**** SUPPLIED RECORDS

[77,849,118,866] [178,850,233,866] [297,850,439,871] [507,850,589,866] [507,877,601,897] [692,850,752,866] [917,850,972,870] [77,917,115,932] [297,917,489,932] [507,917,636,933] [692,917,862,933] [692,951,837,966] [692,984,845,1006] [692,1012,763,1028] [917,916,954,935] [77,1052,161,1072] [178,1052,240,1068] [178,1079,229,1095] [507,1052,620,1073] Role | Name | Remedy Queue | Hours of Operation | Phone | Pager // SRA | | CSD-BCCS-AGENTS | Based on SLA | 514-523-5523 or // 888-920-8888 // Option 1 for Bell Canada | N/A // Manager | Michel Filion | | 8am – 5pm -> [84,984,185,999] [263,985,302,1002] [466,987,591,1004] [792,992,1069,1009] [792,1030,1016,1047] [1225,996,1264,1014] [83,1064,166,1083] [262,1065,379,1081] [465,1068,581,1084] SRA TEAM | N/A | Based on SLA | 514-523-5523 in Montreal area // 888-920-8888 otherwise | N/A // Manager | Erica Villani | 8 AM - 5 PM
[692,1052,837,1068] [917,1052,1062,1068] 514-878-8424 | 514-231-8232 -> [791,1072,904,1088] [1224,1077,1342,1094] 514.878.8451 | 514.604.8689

********
**** SUPPLIED RECORDS

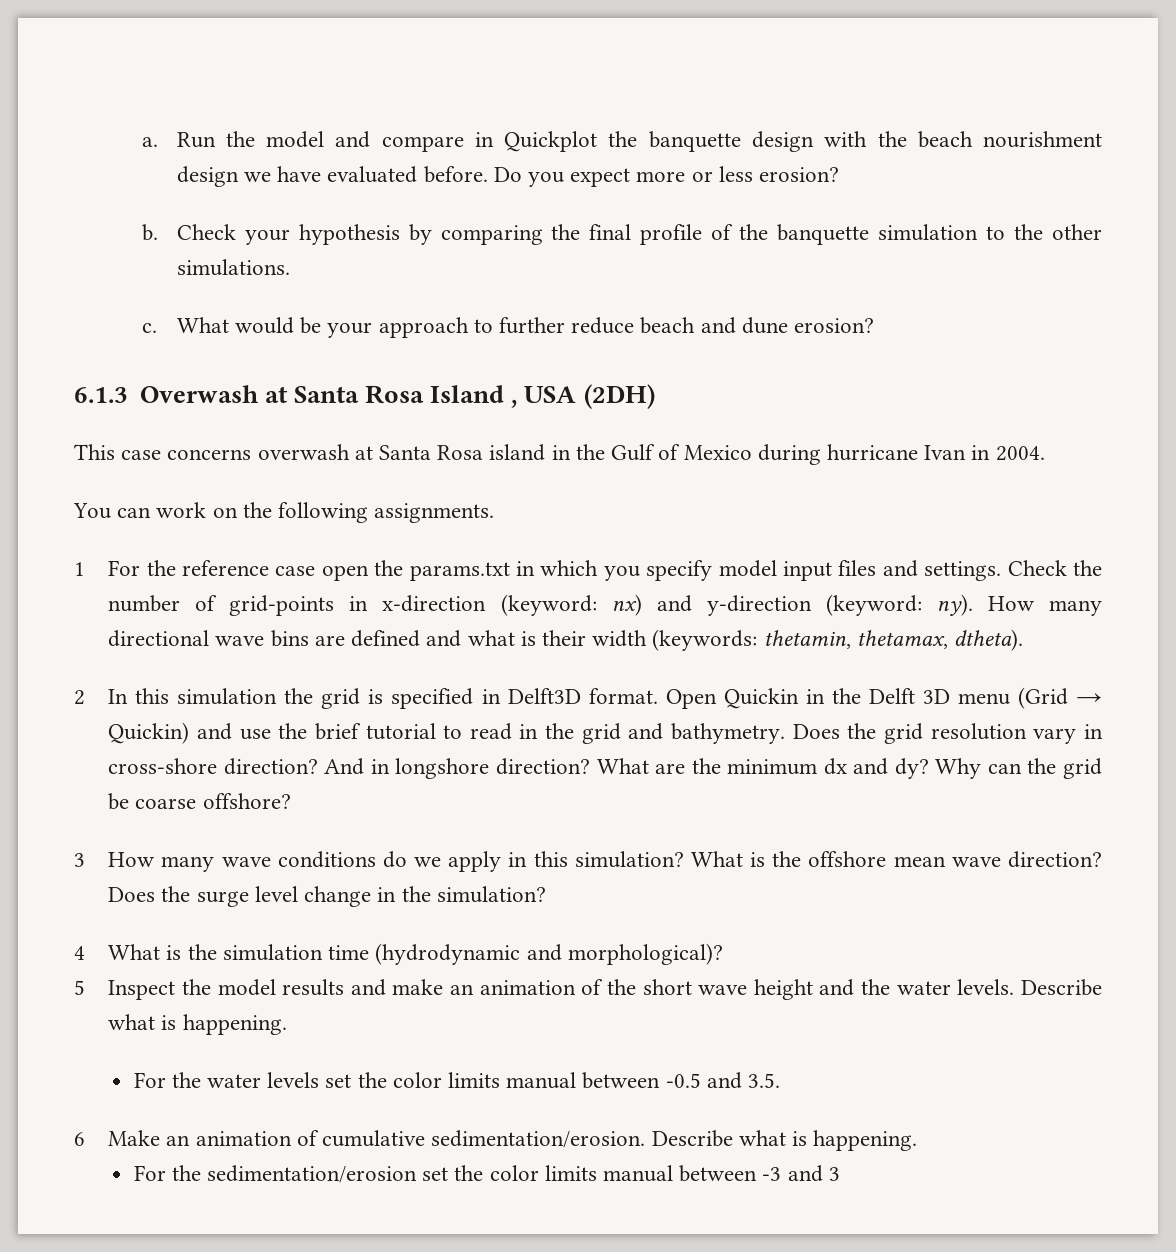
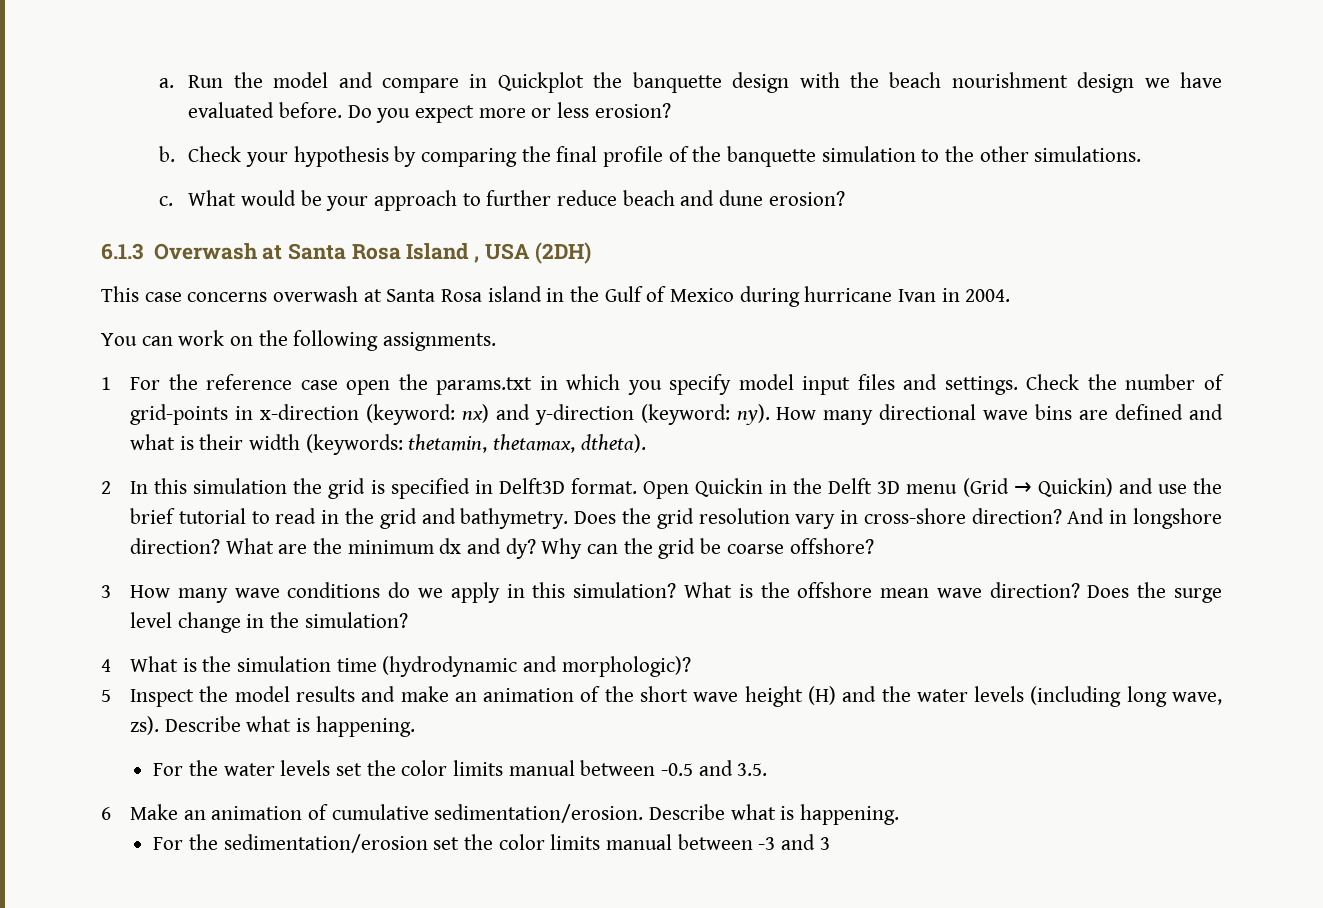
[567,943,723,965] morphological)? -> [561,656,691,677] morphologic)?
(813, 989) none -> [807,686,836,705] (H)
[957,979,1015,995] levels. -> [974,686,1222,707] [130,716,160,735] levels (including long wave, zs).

********

WHAT YOU ARE ASKED TO DO:
What are the lines above, starting at the one with "(813, 989) none -> [807,686,836,705] (H)" and ending at the one with "[957,979,1015,995] levels. ->"? Give them again exactly, and only them.

YOUR RESPONSE:
(813, 989) none -> [807,686,836,705] (H)
[957,979,1015,995] levels. -> [974,686,1222,707] [130,716,160,735] levels (including long wave, zs).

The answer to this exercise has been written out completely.